§ **Work to be completed**:
Reply with the data below, repeated exactly in full.
Supplied data Block Start
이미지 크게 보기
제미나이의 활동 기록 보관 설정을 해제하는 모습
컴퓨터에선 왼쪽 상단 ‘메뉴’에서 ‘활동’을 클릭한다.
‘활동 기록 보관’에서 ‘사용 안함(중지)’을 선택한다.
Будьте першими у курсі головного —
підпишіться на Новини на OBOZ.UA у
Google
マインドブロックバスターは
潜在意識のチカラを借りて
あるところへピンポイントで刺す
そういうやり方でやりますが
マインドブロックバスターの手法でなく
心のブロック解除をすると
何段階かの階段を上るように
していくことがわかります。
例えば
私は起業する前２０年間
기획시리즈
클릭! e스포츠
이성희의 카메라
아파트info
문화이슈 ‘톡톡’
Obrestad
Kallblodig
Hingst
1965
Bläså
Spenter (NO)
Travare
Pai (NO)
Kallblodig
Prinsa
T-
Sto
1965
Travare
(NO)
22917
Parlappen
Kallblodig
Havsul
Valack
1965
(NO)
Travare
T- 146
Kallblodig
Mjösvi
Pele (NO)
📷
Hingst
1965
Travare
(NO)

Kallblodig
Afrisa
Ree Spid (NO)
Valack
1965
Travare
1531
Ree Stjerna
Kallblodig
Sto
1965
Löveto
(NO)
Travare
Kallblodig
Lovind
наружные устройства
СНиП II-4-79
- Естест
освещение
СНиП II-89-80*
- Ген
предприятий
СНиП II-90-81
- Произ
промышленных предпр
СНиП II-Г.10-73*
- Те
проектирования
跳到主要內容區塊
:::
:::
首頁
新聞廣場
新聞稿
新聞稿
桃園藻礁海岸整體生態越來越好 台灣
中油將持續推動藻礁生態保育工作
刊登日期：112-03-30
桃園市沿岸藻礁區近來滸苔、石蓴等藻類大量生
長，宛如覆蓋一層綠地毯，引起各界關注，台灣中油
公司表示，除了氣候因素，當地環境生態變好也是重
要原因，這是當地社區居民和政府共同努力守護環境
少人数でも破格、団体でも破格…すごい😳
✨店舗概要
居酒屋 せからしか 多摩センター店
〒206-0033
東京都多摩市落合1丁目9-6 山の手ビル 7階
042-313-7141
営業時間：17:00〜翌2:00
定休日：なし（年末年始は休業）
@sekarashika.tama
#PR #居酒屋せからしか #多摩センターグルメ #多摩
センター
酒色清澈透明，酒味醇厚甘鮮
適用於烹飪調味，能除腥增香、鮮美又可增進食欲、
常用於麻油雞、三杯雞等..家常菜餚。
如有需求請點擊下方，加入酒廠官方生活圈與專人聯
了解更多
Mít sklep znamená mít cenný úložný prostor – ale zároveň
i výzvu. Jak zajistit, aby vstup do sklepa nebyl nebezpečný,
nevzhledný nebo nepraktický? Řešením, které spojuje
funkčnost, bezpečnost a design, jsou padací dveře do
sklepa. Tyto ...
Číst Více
Supplied data Block End
§ **Completed exercise**:
이미지 크게 보기
제미나이의 활동 기록 보관 설정을 해제하는 모습
컴퓨터에선 왼쪽 상단 ‘메뉴’에서 ‘활동’을 클릭한다.
‘활동 기록 보관’에서 ‘사용 안함(중지)’을 선택한다.
Будьте першими у курсі головного —
підпишіться на Новини на OBOZ.UA у
Google
マインドブロックバスターは
潜在意識のチカラを借りて
あるところへピンポイントで刺す
そういうやり方でやりますが
マインドブロックバスターの手法でなく
心のブロック解除をすると
何段階かの階段を上るように
していくことがわかります。
例えば
私は起業する前２０年間
기획시리즈
클릭! e스포츠
이성희의 카메라
아파트info
문화이슈 ‘톡톡’
Obrestad
Kallblodig
Hingst
1965
Bläså
Spenter (NO)
Travare
Pai (NO)
Kallblodig
Prinsa
T-
Sto
1965
Travare
(NO)
22917
Parlappen
Kallblodig
Havsul
Valack
1965
(NO)
Travare
T- 146
Kallblodig
Mjösvi
Pele (NO)
📷
Hingst
1965
Travare
(NO)

Kallblodig
Afrisa
Ree Spid (NO)
Valack
1965
Travare
1531
Ree Stjerna
Kallblodig
Sto
1965
Löveto
(NO)
Travare
Kallblodig
Lovind
наружные устройства
СНиП II-4-79
- Естест
освещение
СНиП II-89-80*
- Ген
предприятий
СНиП II-90-81
- Произ
промышленных предпр
СНиП II-Г.10-73*
- Те
проектирования
跳到主要內容區塊
:::
:::
首頁
新聞廣場
新聞稿
新聞稿
桃園藻礁海岸整體生態越來越好 台灣
中油將持續推動藻礁生態保育工作
刊登日期：112-03-30
桃園市沿岸藻礁區近來滸苔、石蓴等藻類大量生
長，宛如覆蓋一層綠地毯，引起各界關注，台灣中油
公司表示，除了氣候因素，當地環境生態變好也是重
要原因，這是當地社區居民和政府共同努力守護環境
少人数でも破格、団体でも破格…すごい😳
✨店舗概要
居酒屋 せからしか 多摩センター店
〒206-0033
東京都多摩市落合1丁目9-6 山の手ビル 7階
042-313-7141
営業時間：17:00〜翌2:00
定休日：なし（年末年始は休業）
@sekarashika.tama
#PR #居酒屋せからしか #多摩センターグルメ #多摩
センター
酒色清澈透明，酒味醇厚甘鮮
適用於烹飪調味，能除腥增香、鮮美又可增進食欲、
常用於麻油雞、三杯雞等..家常菜餚。
如有需求請點擊下方，加入酒廠官方生活圈與專人聯
了解更多
Mít sklep znamená mít cenný úložný prostor – ale zároveň
i výzvu. Jak zajistit, aby vstup do sklepa nebyl nebezpečný,
nevzhledný nebo nepraktický? Řešením, které spojuje
funkčnost, bezpečnost a design, jsou padací dveře do
sklepa. Tyto ...
Číst Více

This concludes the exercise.